Пометки на нотах

Ольга Косарева
  Принесла я Евгении Григорьевне Пупковой свою статью о ней («К юбилею Евгении Пупковой»)  – пусть прочтет, исправит какие-то неточности. Пока хозяйка под ярким светом  настольной лампы, водруженной на пианино, читала мой «опус», я сидела за столом и перелистывала «Искусство фуги» Баха. Смотрела не столько на ноты, сколько на то, что вокруг них творилось. А творилось что-то невероятное! Нот почти не было видно под несметным количеством надписей и значков: простым карандашом, толстым красным карандашом, в пустых пространствах и на самих нотах, вдоль, поперек и наискосок, очень крупно и помельче, но все равно размашисто, то разборчиво, то почти нечитаемо, то буквы слов несутся растопырясь, то динамические вилки неистово распахивают зевы. Все листы внизу разорваны – листались, видно, рывками. Представляю: одна рука продолжает бегать по клавишам, другая стремительно переворачивает разлохмаченную страницу. Страничка не выдерживает и рвется почти до переплета. О, вот это темперамент! Вот это шквал эмоций! Потрясающее свидетельство долгого и мучительного осмысления закодированной в нотах музыки.

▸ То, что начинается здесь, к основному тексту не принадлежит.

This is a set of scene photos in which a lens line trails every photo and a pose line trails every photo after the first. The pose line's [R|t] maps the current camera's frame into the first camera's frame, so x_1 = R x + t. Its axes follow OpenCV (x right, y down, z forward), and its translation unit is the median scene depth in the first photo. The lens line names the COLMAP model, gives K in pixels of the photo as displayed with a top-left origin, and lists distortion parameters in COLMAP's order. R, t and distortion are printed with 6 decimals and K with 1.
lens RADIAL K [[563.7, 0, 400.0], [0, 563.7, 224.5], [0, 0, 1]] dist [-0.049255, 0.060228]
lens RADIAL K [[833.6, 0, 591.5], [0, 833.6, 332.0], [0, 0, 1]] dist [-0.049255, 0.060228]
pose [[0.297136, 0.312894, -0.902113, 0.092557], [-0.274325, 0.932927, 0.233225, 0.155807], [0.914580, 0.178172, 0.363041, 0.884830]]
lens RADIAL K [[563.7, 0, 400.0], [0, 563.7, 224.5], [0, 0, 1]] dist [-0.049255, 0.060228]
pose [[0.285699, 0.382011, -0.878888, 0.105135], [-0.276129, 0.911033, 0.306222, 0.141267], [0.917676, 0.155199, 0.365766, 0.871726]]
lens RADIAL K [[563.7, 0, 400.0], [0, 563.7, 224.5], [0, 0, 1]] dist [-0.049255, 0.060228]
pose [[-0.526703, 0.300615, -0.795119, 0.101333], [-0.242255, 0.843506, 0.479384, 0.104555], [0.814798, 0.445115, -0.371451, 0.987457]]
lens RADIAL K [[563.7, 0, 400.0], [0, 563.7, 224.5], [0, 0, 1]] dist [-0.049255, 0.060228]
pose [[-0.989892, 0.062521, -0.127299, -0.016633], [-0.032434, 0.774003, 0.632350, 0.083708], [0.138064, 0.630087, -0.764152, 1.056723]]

   В памяти мелькают книги, взятые мною для чтения у друзей. У одних страницы девственно чисты – свято соблюдается неприкосновенность печатного слова. В других едва заметные глубокомысленные подчеркивания, краткие мелкие записи – уточняющие, сомневающиеся, расширяющие изложенную информацию. Часто встречаются на полях просто маленькие вопросительные или восклицательные знаки – нераскрытые словами всплески эмоций, вызванных прочитанным. Все очень сдержанно, деликатно – все чувства спрятаны в себе, и только крохотные окошечки приоткрываются в мир читающего. В нотах же Евгении Григорьевны, вернее, поверх нот – кипящая лава пометок и пометищ! Зримая картина несущихся неудержимо мыслей, бушующих жарких страстей – красным цветом.

    Если бы я не знала, кому принадлежат эти ноты, то подумала бы, что над этим текстом работал неистовый Бетховен, рыча от нетерпения, встряхивая непослушной гривой, ломая толстенными пальцами-сардельками хрупкие карандаши. Но нет, я знаю, кто тут трудился – вон та худенькая стройная женщина с белыми волосами, в сильных очках, за которыми глаза кажутся огромными, что сидит за моей спиной и читает листки с крупным текстом. Прочитала. Ничего не исправила. Произнесла растерянно слова благодарности. Подошла к столу. Посмотрела, чем я занимаюсь. Заметила: «Это третий экземпляр «Искусства фуги». Два первых пришли в полную негодность».

    Каково, а!? Если кто думает, что занятие искусством – это приятное времяпрепровождение сродни отдыху под задумчивой луной, пусть посмотрит вот на такие истерзанные ноты. Как жаль, что у меня не было фотоаппарата, дабы вы наглядно все увидели. И поняли, что подлинное искусство требует высочайшего духовного напряжения, труда «ломовой лошади». Низко кланяюсь тем, кто на это способен. Это наши светоносные маяки.